What needs to be done: Copy each line of the data below with the word "prostate".

[Opening Material for the task section]

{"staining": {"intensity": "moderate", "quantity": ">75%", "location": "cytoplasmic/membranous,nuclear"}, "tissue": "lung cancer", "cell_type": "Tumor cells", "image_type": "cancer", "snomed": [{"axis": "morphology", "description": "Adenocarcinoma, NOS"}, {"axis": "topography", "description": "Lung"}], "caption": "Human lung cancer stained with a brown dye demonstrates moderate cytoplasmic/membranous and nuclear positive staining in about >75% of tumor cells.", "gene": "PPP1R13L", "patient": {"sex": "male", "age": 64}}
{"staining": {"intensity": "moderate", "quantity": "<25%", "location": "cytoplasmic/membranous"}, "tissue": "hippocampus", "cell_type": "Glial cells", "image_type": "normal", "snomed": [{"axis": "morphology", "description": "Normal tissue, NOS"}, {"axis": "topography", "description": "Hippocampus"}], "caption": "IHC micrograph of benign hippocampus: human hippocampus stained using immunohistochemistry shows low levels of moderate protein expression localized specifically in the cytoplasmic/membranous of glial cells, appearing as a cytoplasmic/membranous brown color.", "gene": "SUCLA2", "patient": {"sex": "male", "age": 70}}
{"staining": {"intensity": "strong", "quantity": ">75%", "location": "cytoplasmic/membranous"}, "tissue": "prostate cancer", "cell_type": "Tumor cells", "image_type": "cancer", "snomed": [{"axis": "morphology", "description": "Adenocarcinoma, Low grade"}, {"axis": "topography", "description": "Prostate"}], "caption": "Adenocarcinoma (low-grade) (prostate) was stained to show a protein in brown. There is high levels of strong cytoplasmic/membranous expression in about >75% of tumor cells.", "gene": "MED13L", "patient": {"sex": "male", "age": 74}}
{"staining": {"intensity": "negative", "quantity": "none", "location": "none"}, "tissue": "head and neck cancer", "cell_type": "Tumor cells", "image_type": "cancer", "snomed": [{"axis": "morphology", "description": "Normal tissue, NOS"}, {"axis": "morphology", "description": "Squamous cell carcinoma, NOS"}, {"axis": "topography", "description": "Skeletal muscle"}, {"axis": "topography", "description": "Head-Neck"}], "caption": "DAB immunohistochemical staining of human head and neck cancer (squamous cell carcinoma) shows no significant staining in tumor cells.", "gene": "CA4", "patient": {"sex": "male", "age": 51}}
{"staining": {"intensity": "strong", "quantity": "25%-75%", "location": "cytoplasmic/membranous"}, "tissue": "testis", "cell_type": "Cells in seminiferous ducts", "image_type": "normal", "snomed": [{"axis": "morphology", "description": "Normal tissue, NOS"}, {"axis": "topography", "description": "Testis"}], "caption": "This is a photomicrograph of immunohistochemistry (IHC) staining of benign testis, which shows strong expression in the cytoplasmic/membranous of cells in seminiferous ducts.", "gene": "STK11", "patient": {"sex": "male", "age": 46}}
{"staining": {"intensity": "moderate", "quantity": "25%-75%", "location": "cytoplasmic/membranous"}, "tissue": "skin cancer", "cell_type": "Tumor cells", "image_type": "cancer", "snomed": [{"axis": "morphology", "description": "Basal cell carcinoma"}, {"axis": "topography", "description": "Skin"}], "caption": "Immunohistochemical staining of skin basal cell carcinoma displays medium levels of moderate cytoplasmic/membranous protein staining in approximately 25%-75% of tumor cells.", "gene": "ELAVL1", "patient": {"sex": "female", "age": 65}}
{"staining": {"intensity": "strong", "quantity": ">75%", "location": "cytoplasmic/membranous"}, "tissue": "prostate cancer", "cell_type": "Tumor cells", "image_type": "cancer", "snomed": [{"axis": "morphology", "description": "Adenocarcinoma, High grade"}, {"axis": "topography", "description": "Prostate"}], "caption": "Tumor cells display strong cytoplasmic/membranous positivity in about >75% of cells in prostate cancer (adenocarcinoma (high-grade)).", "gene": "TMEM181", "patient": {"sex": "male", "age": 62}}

[Closing Material for the task section]

Response area:
{"staining": {"intensity": "strong", "quantity": ">75%", "location": "cytoplasmic/membranous"}, "tissue": "prostate cancer", "cell_type": "Tumor cells", "image_type": "cancer", "snomed": [{"axis": "morphology", "description": "Adenocarcinoma, Low grade"}, {"axis": "topography", "description": "Prostate"}], "caption": "Adenocarcinoma (low-grade) (prostate) was stained to show a protein in brown. There is high levels of strong cytoplasmic/membranous expression in about >75% of tumor cells.", "gene": "MED13L", "patient": {"sex": "male", "age": 74}}
{"staining": {"intensity": "strong", "quantity": ">75%", "location": "cytoplasmic/membranous"}, "tissue": "prostate cancer", "cell_type": "Tumor cells", "image_type": "cancer", "snomed": [{"axis": "morphology", "description": "Adenocarcinoma, High grade"}, {"axis": "topography", "description": "Prostate"}], "caption": "Tumor cells display strong cytoplasmic/membranous positivity in about >75% of cells in prostate cancer (adenocarcinoma (high-grade)).", "gene": "TMEM181", "patient": {"sex": "male", "age": 62}}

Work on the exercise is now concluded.